Jungkook inhala un largo suspiro, coge su móvil y contesta un par de mensajes. Ve la fotografía de él junto a Emma y Jimin que tiene como fondo de pantalla, esboza una sonrisa al ver las caras graciosas de los tres, definitivamente es algo que solo haría con ellos dos sin importar las veces que se lo pidan o lo cansado que se sienta físicamente.

—¿Vas a entrar o no? —lo cuestiona Rosalina con seriedad.

El pelinegro alza su rostro y se da cuenta que han llegado, bloquea su celular y asiente. Se retira el cinturón y luego abre la puerta.

—¿Quieres que te espere? —le pregunta antes de que termine de bajar. —Por si no te perdona, o por si decidió dejarte. O por sí encontró la respuesta a tu ridícula pregunta —parlotea llena de sarcasmo en cada una de sus palabras.
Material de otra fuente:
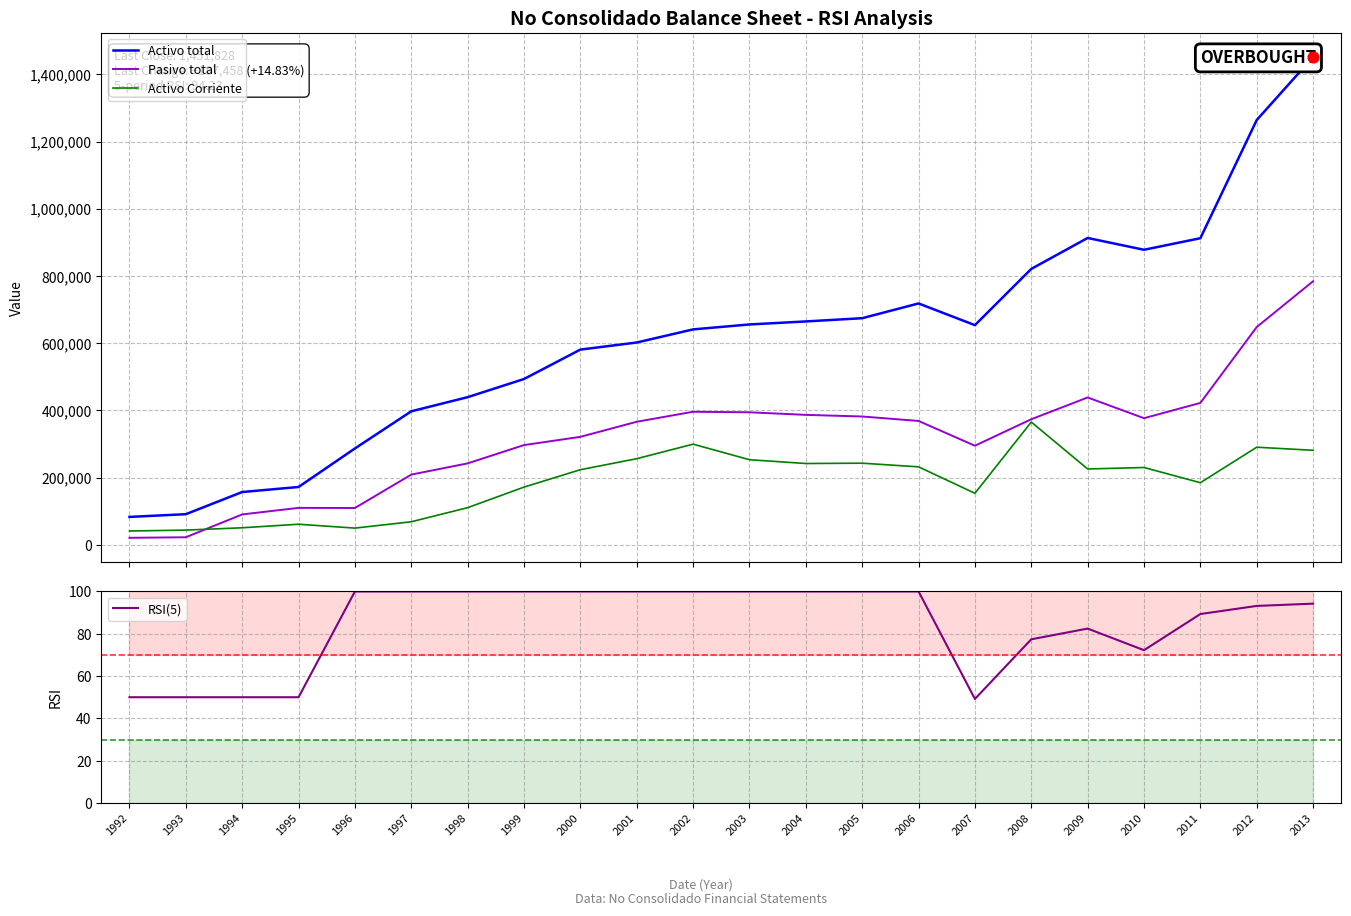

At which category is the sum across all series the highest?

2013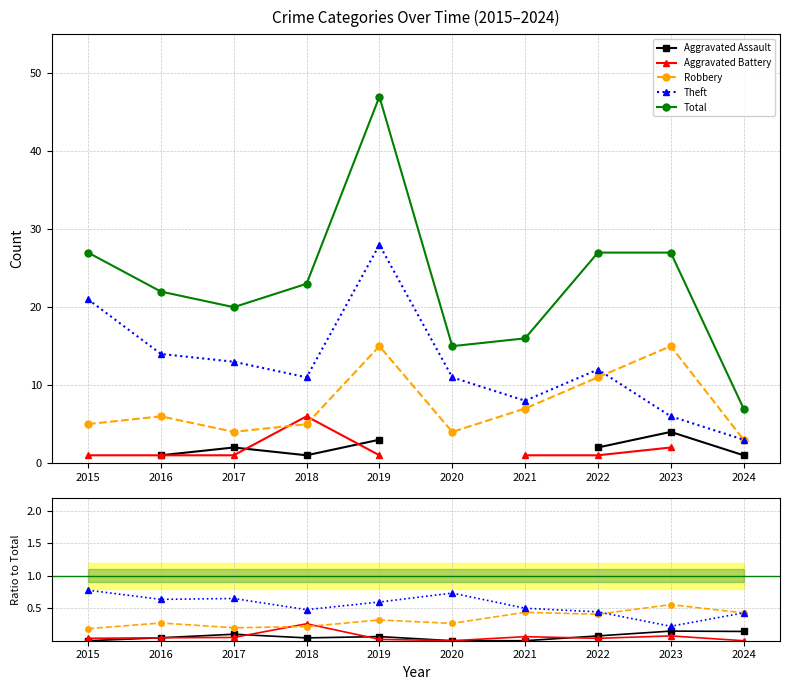

True or false: Total and Robbery cross at least once.

False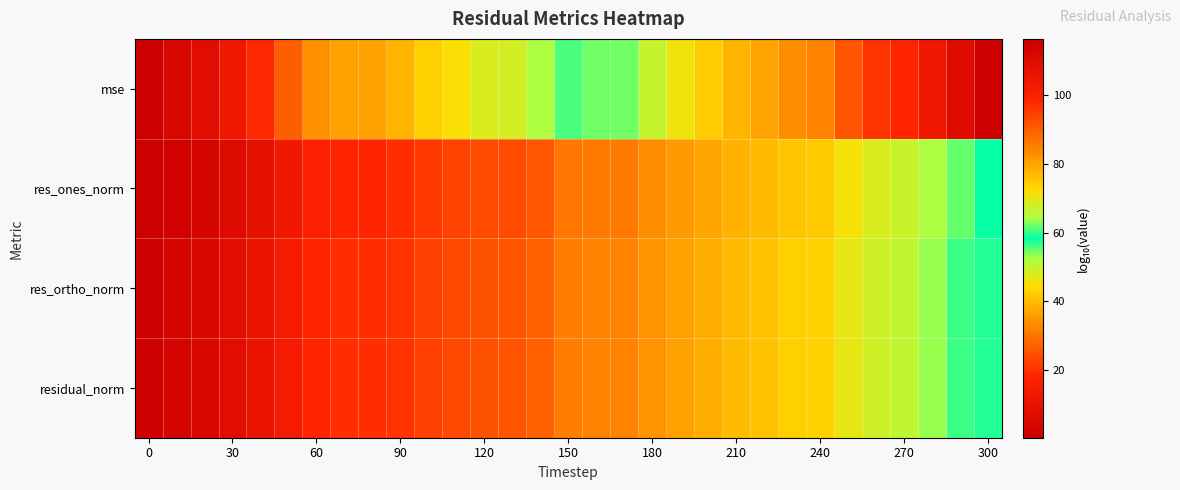

Reading left to right, transcribe all the data shown in this chart.

mse: 0.3	4.7	7.3	13.0	18.6	26.7	34.1	36.6	36.6	39.0	42.7	45.2	48.3	48.4	52.0	60.8	62.0	62.0	66.9	70.6	74.3	77.5	79.9	83.1	84.4	91.2	96.2	98.6	104.3	110.3	116.4
res_ones_norm: 1.2	1.8	3.8	6.5	9.3	13.4	17.0	18.3	18.3	19.5	21.4	22.6	24.2	24.0	26.0	30.4	31.0	31.0	33.5	35.3	37.2	38.7	39.9	41.5	41.9	45.6	48.1	49.3	52.2	55.1	58.2
res_ortho_norm: 0.5	3.4	4.7	7.5	10.4	14.4	18.1	19.3	19.3	20.5	22.4	23.6	25.2	25.2	27.0	31.4	32.1	32.1	34.5	36.4	38.2	39.8	41.0	42.6	43.3	46.6	49.1	50.4	53.2	56.2	59.2
residual_norm: 1.2	3.4	4.7	7.6	10.4	14.4	18.1	19.3	19.3	20.6	22.4	23.6	25.2	25.2	27.1	31.4	32.1	32.1	34.5	36.4	38.2	39.8	41.0	42.6	43.3	46.6	49.1	50.4	53.2	56.2	59.2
Jeon frunce su entrecejo, le saca el dedo medio y luego cierra la puerta de un fuerte azote.

—Llamaré un Uber, vete —alza su voz él.

Ella se carcajada, espera a verlo frente a la puerta para encender el motor y marcharse.
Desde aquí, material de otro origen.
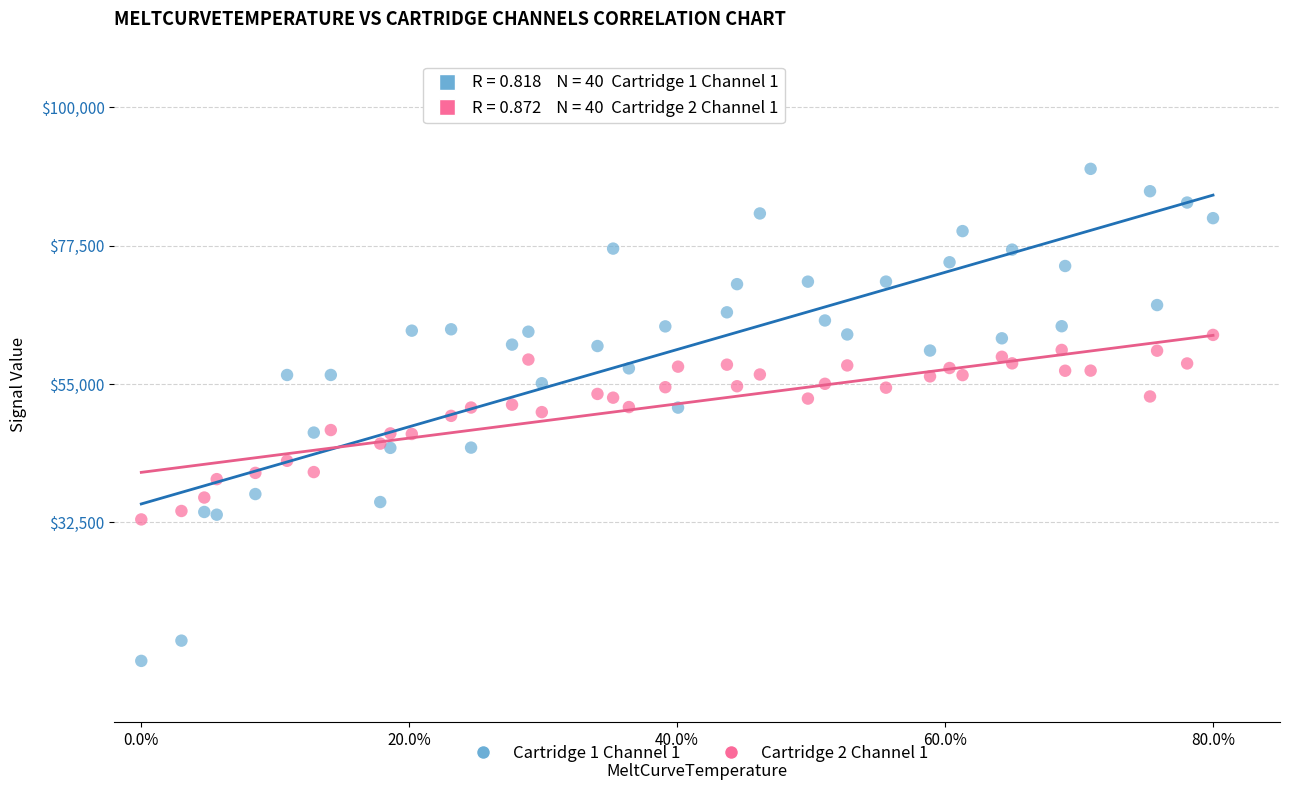

What is the X range (max minus min) for the scatter plot?

0.8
Jungkook inhala un suspiro, coge la llave del bolsillo de su chaqueta y la lleva hasta la cerradura, se detiene por unos segundos cuando un fuerte pensamiento lleno de miedo lo embarga.
¿Y sí se marchó? ¿Y si lo dejó? Escucha el sonido de un claxon y regresa a la realidad, acerca más la llave a la cerradura, la introduce y cuando está por girarla la puerta se abre de sopetón.

La rubia frente a él ensancha sus ojos azules al verlo, suelta la maleta y extiende su brazo derecho.
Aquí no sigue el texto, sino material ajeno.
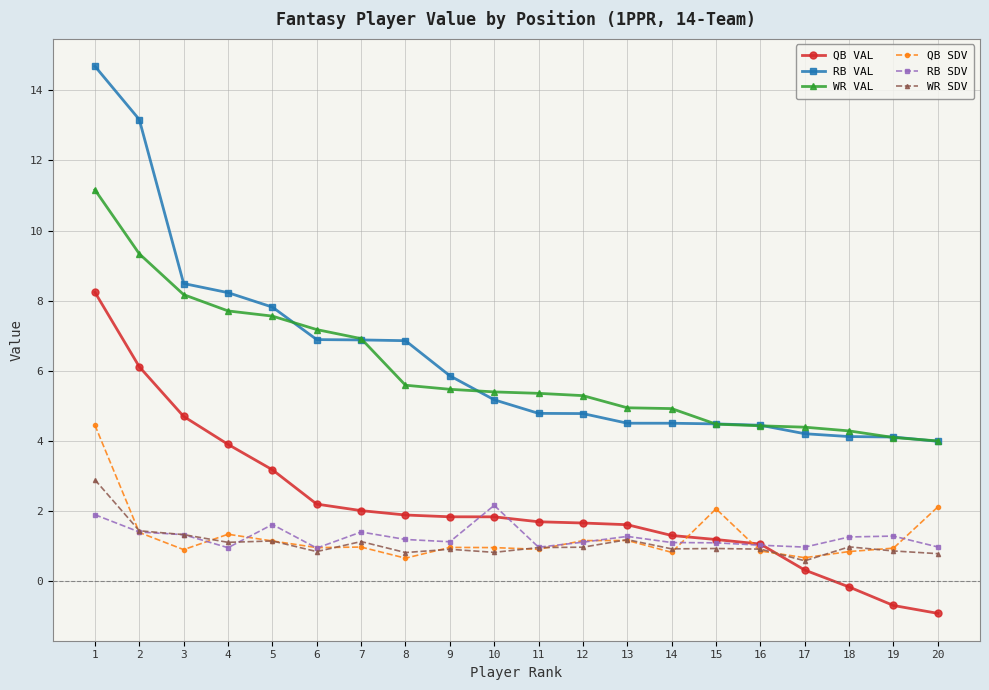

The value of QB VAL at 4 is 3.9. True or false?

True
—Soy Zoe —se presenta para luego esbozar una sonrisa amistosa.

La mirada de Jeon viaja de la maleta al rostro sonriente de la chica.

—Jungkook —corresponde él secamente, estrechando su mano con la de ella. —¿Vas a algún lugar? —indaga, echando otro vistazo a la maleta.

—Aún no, sólo le ayudó a Jimin a empacar un par de…

—Em-empacar —trastabilla al interrumpirla. —¿Él está aquí? ¿A dónde está, Jimin? —la cuestiona.

Ella se hace a un costado y señala hacia el interior de la casa.

—Emma está en la sala y Jimin en la habitación de ustedes —responde en voz baja.

Jungkook entra a la casa, pero se detiene. Ve a la chica sobre uno de sus hombros y dice—. Por favor juega en el jardín con Emma.

La rubia asiente y mientras él sube los escalones, ella va a la sala por Emma y la convence de salir a jugar al jardín.

Jimin cierra la maleta y con mucho esfuerzo la baja de la cama, endereza su postura y es cuando mira hacia la puerta de la habitación. Bajo el umbral de la puerta se encuentra Jungkook mirándolo seriamente, el castaño pasa saliva y luego aclara su garganta.